Pixel coordinate listings
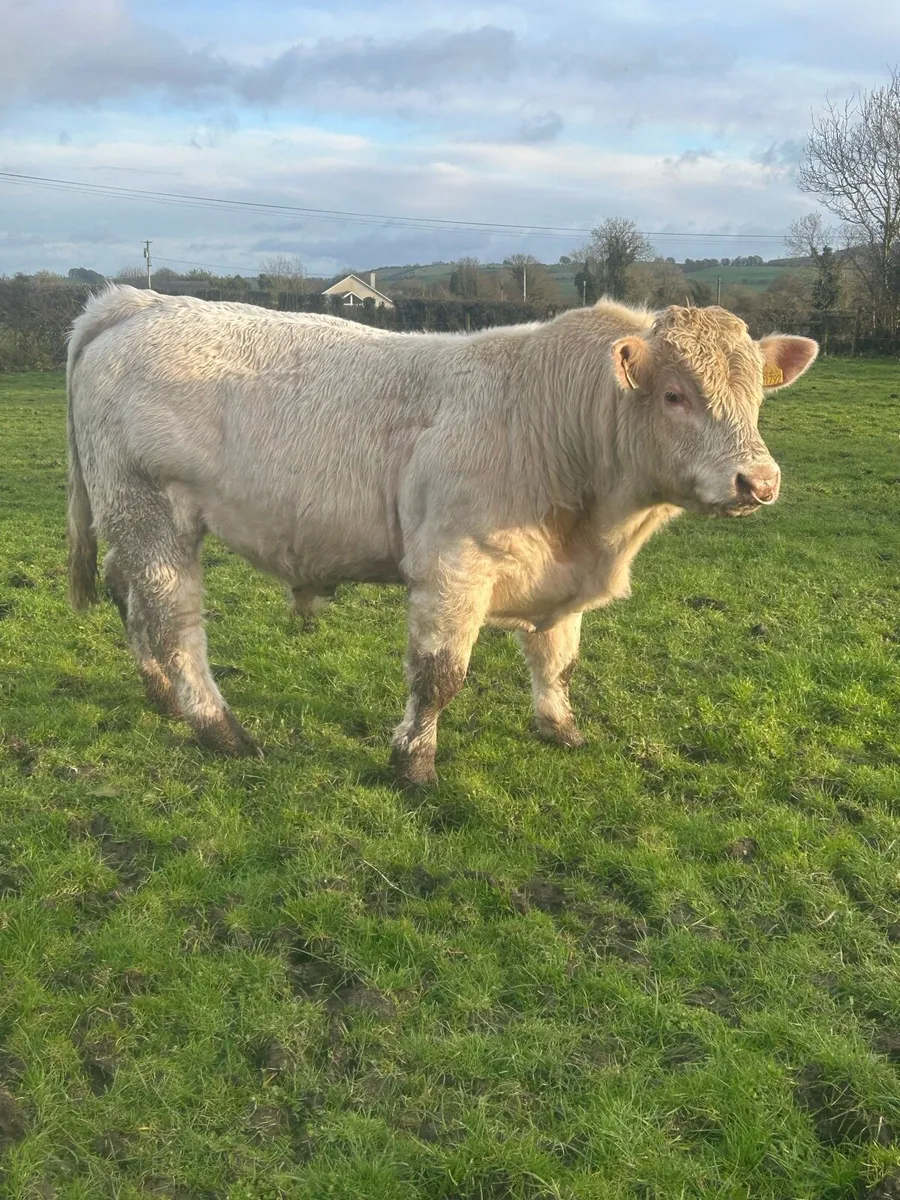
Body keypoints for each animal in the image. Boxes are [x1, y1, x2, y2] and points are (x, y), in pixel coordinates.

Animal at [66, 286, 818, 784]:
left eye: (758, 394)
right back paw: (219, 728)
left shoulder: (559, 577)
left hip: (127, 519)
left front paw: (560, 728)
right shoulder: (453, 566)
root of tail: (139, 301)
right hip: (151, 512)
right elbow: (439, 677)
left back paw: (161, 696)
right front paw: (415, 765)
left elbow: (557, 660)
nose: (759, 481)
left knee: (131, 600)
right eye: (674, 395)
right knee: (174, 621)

---

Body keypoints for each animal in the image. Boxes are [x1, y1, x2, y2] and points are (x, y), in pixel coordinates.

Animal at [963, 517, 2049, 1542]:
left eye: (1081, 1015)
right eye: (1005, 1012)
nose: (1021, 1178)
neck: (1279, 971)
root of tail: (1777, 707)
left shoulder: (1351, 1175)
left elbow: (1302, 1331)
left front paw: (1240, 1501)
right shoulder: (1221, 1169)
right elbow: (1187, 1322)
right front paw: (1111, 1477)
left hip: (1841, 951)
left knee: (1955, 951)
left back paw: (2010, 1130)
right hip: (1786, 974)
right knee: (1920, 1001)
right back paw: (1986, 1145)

* * *

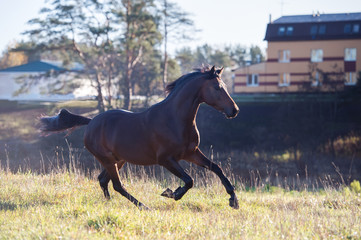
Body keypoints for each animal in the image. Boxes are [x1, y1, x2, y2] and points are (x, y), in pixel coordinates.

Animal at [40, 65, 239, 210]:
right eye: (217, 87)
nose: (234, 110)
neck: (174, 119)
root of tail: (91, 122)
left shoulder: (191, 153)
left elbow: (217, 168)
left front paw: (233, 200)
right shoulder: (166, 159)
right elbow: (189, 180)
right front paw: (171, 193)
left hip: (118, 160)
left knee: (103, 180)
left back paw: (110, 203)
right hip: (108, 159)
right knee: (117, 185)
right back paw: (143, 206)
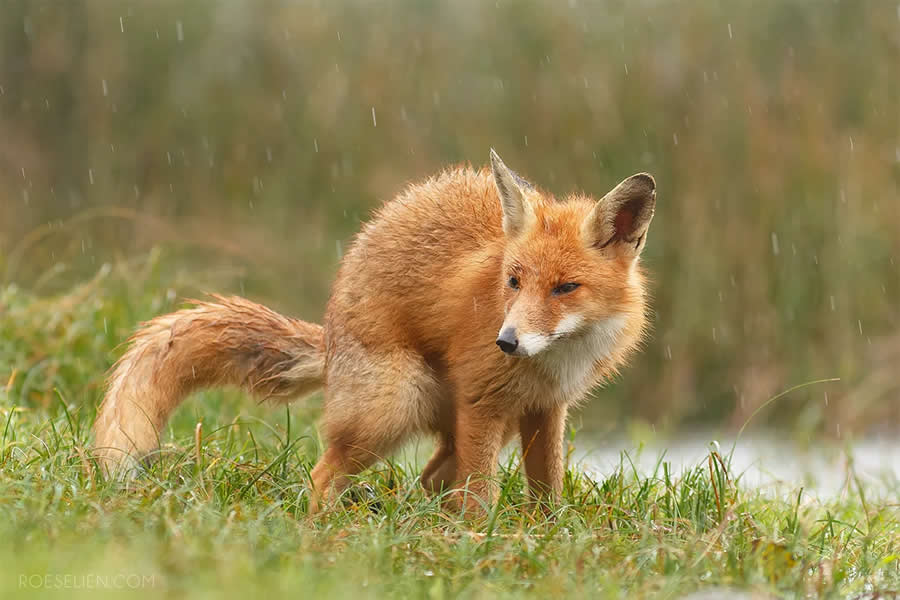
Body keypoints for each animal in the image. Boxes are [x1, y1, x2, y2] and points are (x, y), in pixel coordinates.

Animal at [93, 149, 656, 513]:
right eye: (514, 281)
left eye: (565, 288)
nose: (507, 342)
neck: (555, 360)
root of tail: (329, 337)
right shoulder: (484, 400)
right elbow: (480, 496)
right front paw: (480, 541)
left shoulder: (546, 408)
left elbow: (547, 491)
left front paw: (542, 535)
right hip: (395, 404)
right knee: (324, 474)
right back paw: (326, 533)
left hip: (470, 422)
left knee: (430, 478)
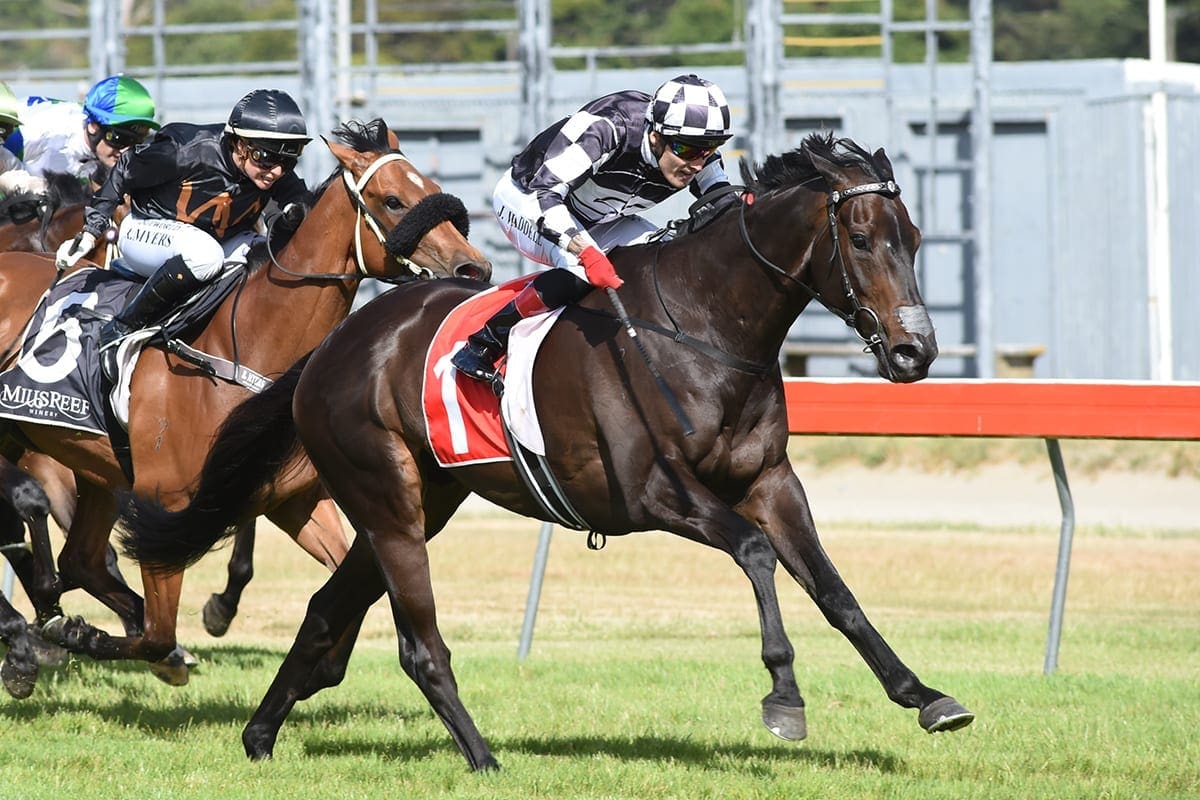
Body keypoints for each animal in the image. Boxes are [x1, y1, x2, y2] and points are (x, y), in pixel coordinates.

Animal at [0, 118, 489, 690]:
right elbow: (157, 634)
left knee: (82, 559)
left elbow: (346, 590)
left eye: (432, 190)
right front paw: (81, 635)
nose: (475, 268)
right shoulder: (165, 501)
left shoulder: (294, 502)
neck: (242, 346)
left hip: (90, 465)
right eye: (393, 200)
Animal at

| What you need to do |
Copy nothing but the lines above from the one with "right knee: (324, 474)" to the one with "right elbow: (157, 634)", inclusive, word for word. Leave every picture out.

| Result of this task |
right knee: (324, 474)
right back paw: (326, 533)
left hip: (470, 422)
left knee: (430, 478)
Body keypoints for each animal in the image. Boxes are [x1, y1, x2, y2] and points are (x, y), in pixel coordinates.

Animal at [0, 118, 489, 690]:
right elbow: (157, 634)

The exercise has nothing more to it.